Increased Colorado Homeless Tied to Legal Pot

Colorado Pot

When Colorado voters passed state constitutional Amendment 64 by a margin of 54-43 in the 2012 election, they legalized marijuana for personal use with certain limitations.

Today the state is suffering from the law of unintended consequences.

Colorado has become a national magnet for pot smokers who do not want to deal with drug dealers . . . people suffering from painful and debilitating diseases like cancer and multiple sclerosis . . . and young people – many below the age of 18 – who like the idea of blending into a population where the scent of pot smoke is not only accepted, its expected.

That’s not all.

A majority of pot smokers who are showing up at legal marijuana dispensaries in Denver and across the state are homeless and dependent on government agencies for housing, food, medical services and other welfare state programs. As a result, the state’s supply of beds in shelters is nearing exhaustion.

According to Brett Van Sickle, director of Denver’s Salvation Army Crossroads Shelter, “the older ones are coming for medical (marijuana)” . . . while “the younger ones are coming just because it’s legal” and that they have had to more than doubled their staff to deal with the influx.

Sickle added that the shelter conducted a survey of an estimated 500 new homeless moving to Colorado between July and September and learned that roughly 30 percent had relocated for pot – mostly to Denver.

Right now homeless advocates are awaiting the results of a study conducted by the Metropolitan State University of Denver’s Criminal Justice and Criminology Department to learn if there is any direct relationship between legal marijuana and rates of homelessness.

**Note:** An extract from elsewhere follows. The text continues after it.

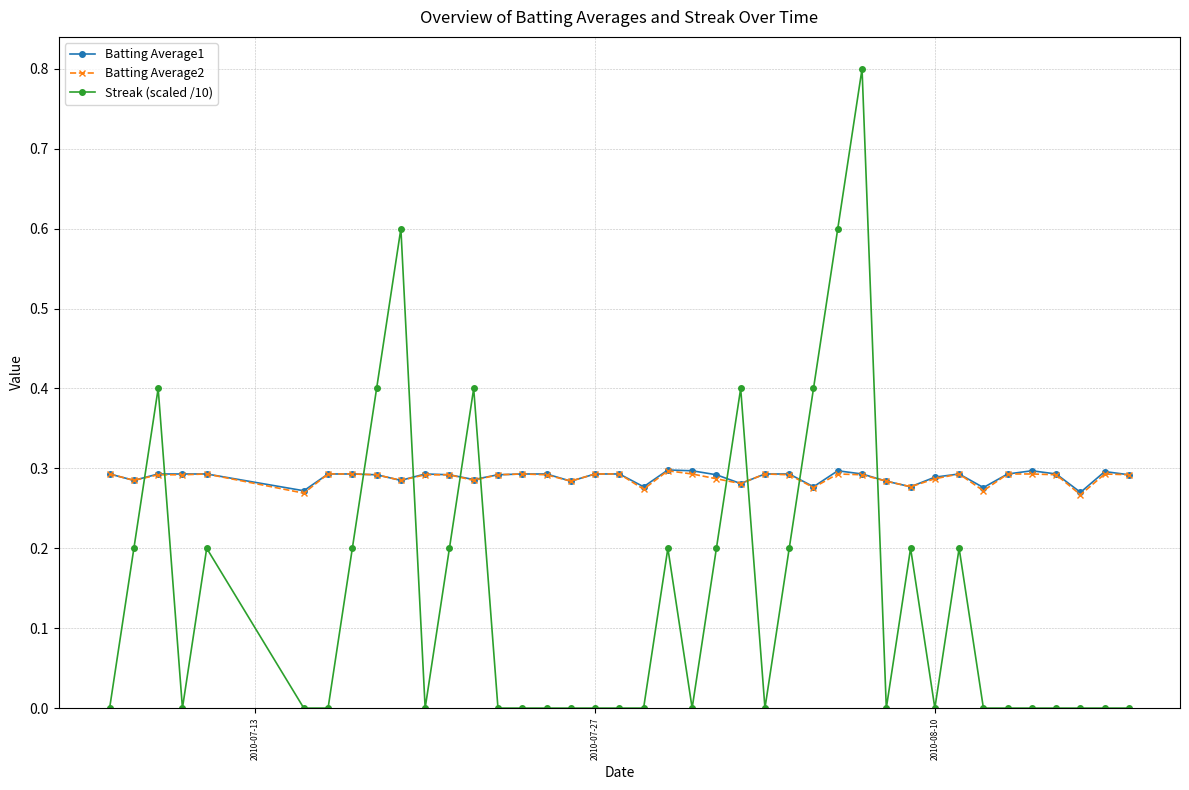

True or false: Batting Average1 and Streak (scaled /10) cross at least once.

True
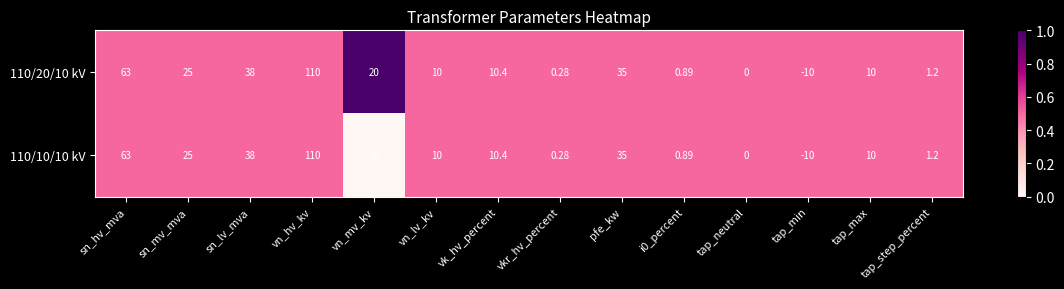

Which category has the lowest value across all series?

tap_min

Van Sickle reports that his shelter prohibits marijuana, other drugs and drug paraphernalia and that the homeless who stay at the shelter must leave it to light up adding that the confiscation of pot, pipes and other drug paraphernalia has increased although no numbers exist to say how much.

As mentioned, Colorado is seeing younger homeless people too. One facility called Urban Peak that targets services to youth 15-25 years of age have seen an increase of almost 40% in the number of homeless youth between May and July this year over the same period a year earlier.

It is worth noting that many of the older homeless live on disability benefits and use their benefits to buy pot since there is no prohibition against using disability and other cash based entitlement programs to do so.